Completely replacing (upgrading) a RAID 5 array of disks on an ESXi server

hard driveraid5vmware-esxi

I have a development server that runs several VM on ESXi 5. It has an array of disks in the RAID 5 configuration where all of the disks are currently the same size. I would like to expand storage on this box greatly, but I am not sure what the smartest way to go about this would be. My current plan is to:

  1. Turn off all VM
  2. Copy VM folders from server to another location
  3. Verify that I can mount all the VM on the new location (ie that the copy went ok)
  4. Replace all the disks with new, bigger ones
  5. Reinstall ESXi5
  6. Copy the VM back over

This seems like it might take a while to accomplish and is not terribly slick, especially since I will have to reconfigure ESXi 5, but is there a smarter alternative?

Best Answer

Your current plan is the route I'd take too, though if I may get on a soapbox for a moment:

  1. This very thing is why every reasonably modern server I've seen from a quality OEM has 6 or more drive bays - 2 for a mirror RAID drive to put the OS and installed programs on, and 4 for a RAID 5/6/10 with your data. So you don't have to reinstall everything when you need to add storage capacity.

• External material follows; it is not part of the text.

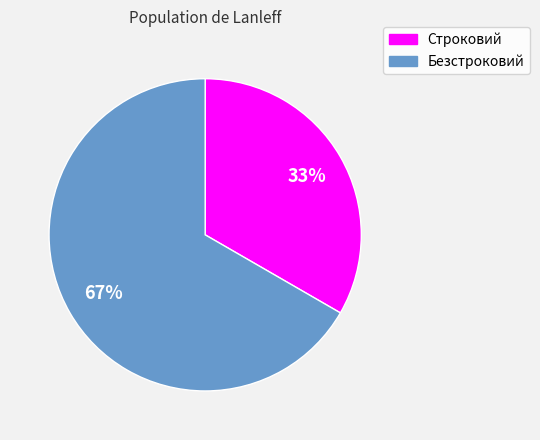

What percentage is the Строковий slice, to the nearest percent?

33%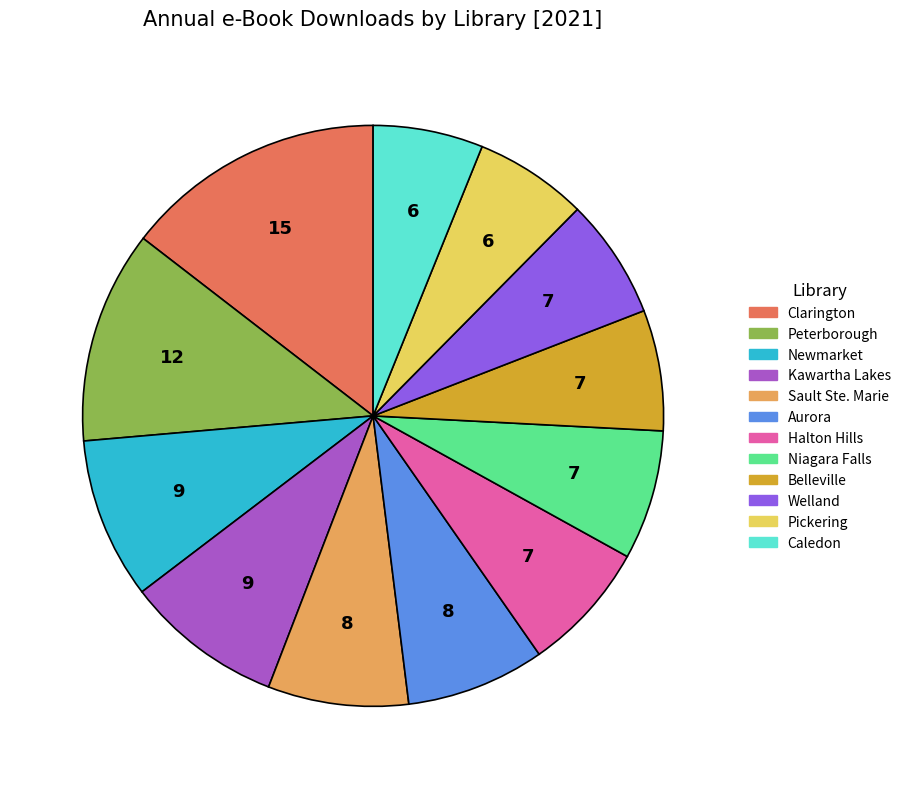

Does any single category account for the majority?

No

  2. It's not 1999 anymore, don't use RAID 5 in production. Upgrade it to a RAID 6 or 10. (While you're at it anyway, right?)

Anyhow, another option is to force the RAID array to rebuild onto bigger disks by pulling the disks one at a time, replacing them with a higher capacity disk and waiting for the rebuild to complete... until all your disks are the higher capacity ones. At that point, with most RAID cards, newer, good RAID cards, anyway, you can expand the array to include the rest of the useable space on the drives.

It can be problematic because it's RAID5, so there's a chance of UREs (Unrecoverable Read Errors), because rebuilding from parity takes a long time, so you'll probably be waiting ~one work day per disk for the rebuild, and because the RAID card in question may or may not support this, or may not support this well.

In my experience, it's usually easier, faster, and much less hassle just to do what you've proposed.

The other advantage of replacing the whole array at once is that if things go bad, you can always put the old disks back in and return things to the old state very quickly. If you rebuild the array one disk at a time, that's usually not an option, because you'll end up with inconsistent data on the original disks and won't have a working array if you pop them all back in. Don't underestimate the value of "playing it safe" in this profession.